The markets are used to Pyongyang's missile tests but not Trump's hawkishness
For years, investors in South Korea have become accustomed to belligerence and regular missile tests from the country’s hostile northern neighbor, but now there’s a new factor in their regional risk assessments — U.S. President Donald Trump.
Jolts to financial markets from North Korea’s military provocations are frequent but were until recently contained by an implicit expectation that global diplomatic efforts could limit Pyongyang’s aggression.
Now, however, there is as much market anxiety about Trump‘s unrestrained Tweets and a hawkish White House response as there is about North Korean agitations.
Since Trump‘s election in November, price reactions to North Korean long-range missile tests in credit and currency derivatives, typically used by traders to hedge geopolitical risk, have been distinctly sharper.
“Trump has moved markets and China more within months than (Barack) Obama in eight years,” said Cliff Tan, East Asian head of global markets research at Bank of Tokyo-Mitsubishi UFJ.
The reclusive North Korea has conducted five nuclear tests and a series of missile launches in defiance of U.N. resolutions for decades as it is still at war with South Korea after the 1950-53 conflict ended in a truce, not a peace treaty.
Before Trump‘s election, missile tests came with such regularity that markets learned to shrug them off.

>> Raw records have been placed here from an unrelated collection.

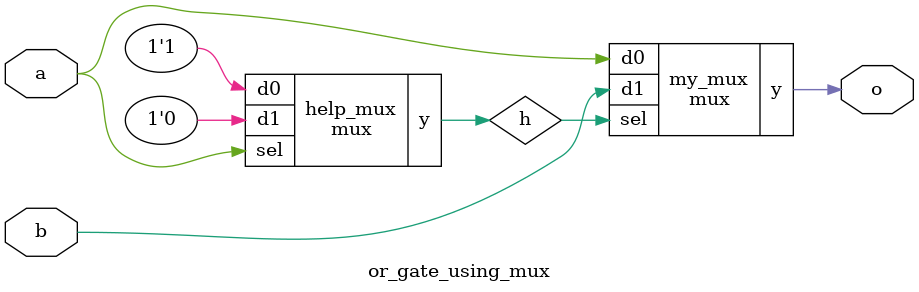
<source format=sv>

module mux
(
  input  d0, d1,
  input  sel,
  output y
);

  assign y = sel ? d1 : d0;

endmodule

//----------------------------------------------------------------------------
// Task
//----------------------------------------------------------------------------

module or_gate_using_mux
(
    input  a,
    input  b,
    output o
);

  // Task:

  // Implement or gate using instance(s) of mux,
  // constants 0 and 1, and wire connections
  logic h;
  mux help_mux(1'b1,1'b0,a,h);
  mux my_mux(a,b,h,o);


endmodule

</source>
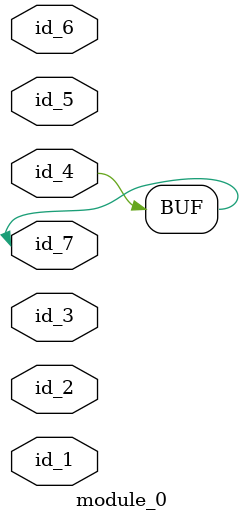
<source format=v>
module module_0 (
    id_1,
    id_2,
    id_3,
    id_4,
    id_5,
    id_6,
    id_7
);
  inout id_7;
  inout id_6;
  input id_5;
  inout id_4;
  input id_3;
  input id_2;
  input id_1;
  assign id_4 = id_7;
endmodule

</source>
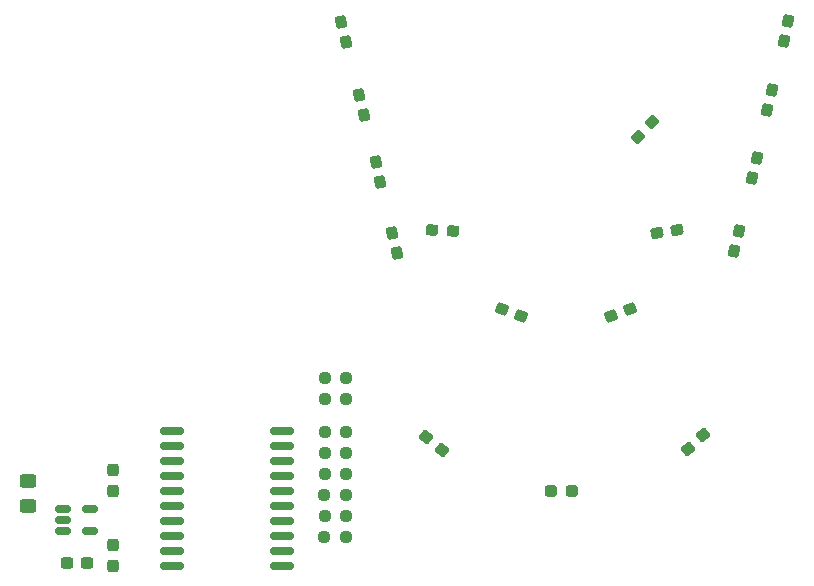
<source format=gbr>
%TF.GenerationSoftware,KiCad,Pcbnew,8.0.6*%
%TF.CreationDate,2024-12-16T19:53:59-05:00*%
%TF.ProjectId,nametag,6e616d65-7461-4672-9e6b-696361645f70,rev?*%
%TF.SameCoordinates,Original*%
%TF.FileFunction,Paste,Top*%
%TF.FilePolarity,Positive*%
%FSLAX46Y46*%
G04 Gerber Fmt 4.6, Leading zero omitted, Abs format (unit mm)*
G04 Created by KiCad (PCBNEW 8.0.6) date 2024-12-16 19:53:59*
%MOMM*%
%LPD*%
G01*
G04 APERTURE LIST*
G04 Aperture macros list*
%AMRoundRect*
0 Rectangle with rounded corners*
0 $1 Rounding radius*
0 $2 $3 $4 $5 $6 $7 $8 $9 X,Y pos of 4 corners*
0 Add a 4 corners polygon primitive as box body*
4,1,4,$2,$3,$4,$5,$6,$7,$8,$9,$2,$3,0*
0 Add four circle primitives for the rounded corners*
1,1,$1+$1,$2,$3*
1,1,$1+$1,$4,$5*
1,1,$1+$1,$6,$7*
1,1,$1+$1,$8,$9*
0 Add four rect primitives between the rounded corners*
20,1,$1+$1,$2,$3,$4,$5,0*
20,1,$1+$1,$4,$5,$6,$7,0*
20,1,$1+$1,$6,$7,$8,$9,0*
20,1,$1+$1,$8,$9,$2,$3,0*%
G04 Aperture macros list end*
%ADD10RoundRect,0.150000X0.875000X0.150000X-0.875000X0.150000X-0.875000X-0.150000X0.875000X-0.150000X0*%
%ADD11RoundRect,0.237500X0.172535X-0.330596X0.292085X0.231838X-0.172535X0.330596X-0.292085X-0.231838X0*%
%ADD12RoundRect,0.237500X-0.250000X-0.237500X0.250000X-0.237500X0.250000X0.237500X-0.250000X0.237500X0*%
%ADD13RoundRect,0.237500X0.351391X0.124846X-0.188932X0.321508X-0.351391X-0.124846X0.188932X-0.321508X0*%
%ADD14RoundRect,0.237500X0.292085X-0.231838X0.172535X0.330596X-0.292085X0.231838X-0.172535X-0.330596X0*%
%ADD15RoundRect,0.150000X-0.512500X-0.150000X0.512500X-0.150000X0.512500X0.150000X-0.512500X0.150000X0*%
%ADD16RoundRect,0.237500X0.237500X-0.300000X0.237500X0.300000X-0.237500X0.300000X-0.237500X-0.300000X0*%
%ADD17RoundRect,0.237500X0.035355X0.371231X-0.371231X-0.035355X-0.035355X-0.371231X0.371231X0.035355X0*%
%ADD18RoundRect,0.237500X-0.067576X-0.366737X0.372900X0.002866X0.067576X0.366737X-0.372900X-0.002866X0*%
%ADD19RoundRect,0.237500X0.300000X0.237500X-0.300000X0.237500X-0.300000X-0.237500X0.300000X-0.237500X0*%
%ADD20RoundRect,0.237500X-0.287500X-0.237500X0.287500X-0.237500X0.287500X0.237500X-0.287500X0.237500X0*%
%ADD21RoundRect,0.237500X0.307105X0.211539X-0.265706X0.261654X-0.307105X-0.211539X0.265706X-0.261654X0*%
%ADD22RoundRect,0.250000X-0.450000X0.325000X-0.450000X-0.325000X0.450000X-0.325000X0.450000X0.325000X0*%
%ADD23RoundRect,0.237500X-0.372900X0.002866X0.067576X-0.366737X0.372900X-0.002866X-0.067576X0.366737X0*%
%ADD24RoundRect,0.237500X0.241891X0.283816X-0.324374X0.183968X-0.241891X-0.283816X0.324374X-0.183968X0*%
%ADD25RoundRect,0.237500X-0.188932X-0.321508X0.351391X-0.124846X0.188932X0.321508X-0.351391X0.124846X0*%
G04 APERTURE END LIST*
D10*
%TO.C,U2*%
X73865000Y-93345000D03*
X73865000Y-92075000D03*
X73865000Y-90805000D03*
X73865000Y-89535000D03*
X73865000Y-88265000D03*
X73865000Y-86995000D03*
X73865000Y-85725000D03*
X73865000Y-84455000D03*
X73865000Y-83185000D03*
X73865000Y-81915000D03*
X64565000Y-81915000D03*
X64565000Y-83185000D03*
X64565000Y-84455000D03*
X64565000Y-85725000D03*
X64565000Y-86995000D03*
X64565000Y-88265000D03*
X64565000Y-89535000D03*
X64565000Y-90805000D03*
X64565000Y-92075000D03*
X64565000Y-93345000D03*
%TD*%
D11*
%TO.C,D8*%
X112158154Y-66735758D03*
X112522000Y-65024000D03*
%TD*%
D12*
%TO.C,R5*%
X77470000Y-85598000D03*
X79295000Y-85598000D03*
%TD*%
D13*
%TO.C,D16*%
X94100462Y-72226536D03*
X92456000Y-71628000D03*
%TD*%
D14*
%TO.C,D1*%
X79256246Y-49022000D03*
X78892400Y-47310242D03*
%TD*%
D15*
%TO.C,U3*%
X55352100Y-88508800D03*
X55352100Y-89458800D03*
X55352100Y-90408800D03*
X57627100Y-90408800D03*
X57627100Y-88508800D03*
%TD*%
D16*
%TO.C,C2*%
X59570000Y-93345000D03*
X59570000Y-91620000D03*
%TD*%
D17*
%TO.C,D9*%
X105215918Y-55820082D03*
X103978482Y-57057518D03*
%TD*%
D11*
%TO.C,D7*%
X113682154Y-60512758D03*
X114046000Y-58801000D03*
%TD*%
D18*
%TO.C,D13*%
X108204000Y-83439000D03*
X109544578Y-82314122D03*
%TD*%
D19*
%TO.C,C1*%
X57352100Y-93116400D03*
X55627100Y-93116400D03*
%TD*%
D20*
%TO.C,D10*%
X96661000Y-86995000D03*
X98411000Y-86995000D03*
%TD*%
D11*
%TO.C,D6*%
X114952154Y-54797758D03*
X115316000Y-53086000D03*
%TD*%
%TO.C,D5*%
X116353277Y-48912679D03*
X116717123Y-47200921D03*
%TD*%
D12*
%TO.C,R8*%
X77470000Y-89154000D03*
X79295000Y-89154000D03*
%TD*%
D21*
%TO.C,D12*%
X88341550Y-65045338D03*
X86598208Y-64892816D03*
%TD*%
D14*
%TO.C,D3*%
X82151846Y-60893758D03*
X81788000Y-59182000D03*
%TD*%
%TO.C,D4*%
X83566000Y-66852800D03*
X83202154Y-65141042D03*
%TD*%
%TO.C,D2*%
X80772000Y-55178758D03*
X80408154Y-53467000D03*
%TD*%
D22*
%TO.C,L1*%
X52324000Y-86215000D03*
X52324000Y-88265000D03*
%TD*%
D12*
%TO.C,R6*%
X77470000Y-82042000D03*
X79295000Y-82042000D03*
%TD*%
D23*
%TO.C,D14*%
X86035422Y-82441122D03*
X87376000Y-83566000D03*
%TD*%
D12*
%TO.C,R7*%
X77423000Y-87376000D03*
X79248000Y-87376000D03*
%TD*%
D24*
%TO.C,D11*%
X107315000Y-64897000D03*
X105591586Y-65200884D03*
%TD*%
D25*
%TO.C,D15*%
X101680769Y-72181267D03*
X103325231Y-71582733D03*
%TD*%
D12*
%TO.C,R1*%
X77470000Y-77470000D03*
X79295000Y-77470000D03*
%TD*%
%TO.C,R2*%
X77470000Y-79248000D03*
X79295000Y-79248000D03*
%TD*%
%TO.C,R4*%
X77423000Y-90932000D03*
X79248000Y-90932000D03*
%TD*%
%TO.C,R3*%
X77470000Y-83820000D03*
X79295000Y-83820000D03*
%TD*%
D16*
%TO.C,C3*%
X59570000Y-86995000D03*
X59570000Y-85270000D03*
%TD*%
M02*

</source>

This year, the options market shows the cost of insuring investments against North Korean-related risks has surged, with 3-month protection against a drop in the won, for example, reaching a high of 231 basis points in mid-April, double the levels six months earlier.
This spike came as the U.S. diverted a warship towards the Korean Peninsula and showed off its strike capability in Syria, which it conducted just as Trump met with his Chinese counterpart, Xi Jinping.
The cost of owning the option to sell the won in April was the highest it had been since August 2015, when the two Koreas were in a tense military standoff.
“It’s the Trump-on-stage reaction,” a currency trader in Seoul said. “Trump‘s hard line approach, and his past crazy comments on everything from the Mexico-wall to Syria policies have created a whole new range of uncertainties for traders investing here.”
Pricing in Trump
Despite heightened geopolitical tensions, South Korea’s main asset marketshave performed well this year with the won and Kospi stock benchmark up 4.6% and 17.4%, respectively, on robust exports and an upbeat outlook on second quarter corporate earnings.
The cost of hedging, however, is where investors have felt the pain: options to sell Korean won for dollars were perversely more expensive after Trump‘s November presidential victory than when North Korea conducted its fifth nuclear test two months earlier.
The premium on three-month options to sell the won had hovered around 100 basis points for years before Trump took office, and barely budged even when then U.S. President Obama issued a stern warning to Pyongyang following a missile test in April 2016.
“Financial markets have become more sensitive to the U.S. stance with more hard line policies under Trump, compared to when the Democrats were in power,” Shim Hyun-soo, a senior fund manager with the quantitative management team of Kyobo AXA Investment Managers, said.
In other derivatives markets, the spread on South Korea’s 5-year credit default swap–the contracts that offer investors protection against default on debt–reached a 10-month high of 60 basis points on April 17.
For more on the Trump administration’s policy towards North Korea, watch Fortune’s video:
Market pricing of expected volatility in the won has also been on the rise, with the one-month implied volatility hitting 13.2% in April, the highest in five years.
“During the Obama administration, the markets didn’t care much about the North. Everyone knew the Kim Jong Un regime wouldn’t do anything stupid for real as it could really be the beginning of the end,” said Jeon Seung-ji, a Seoul-based currency analyst at Samsung Futures.
“North Korean risks are no longer a ‘half-day-slip’, mainly because markets are not sure how Washington would handle them,” Jeon said.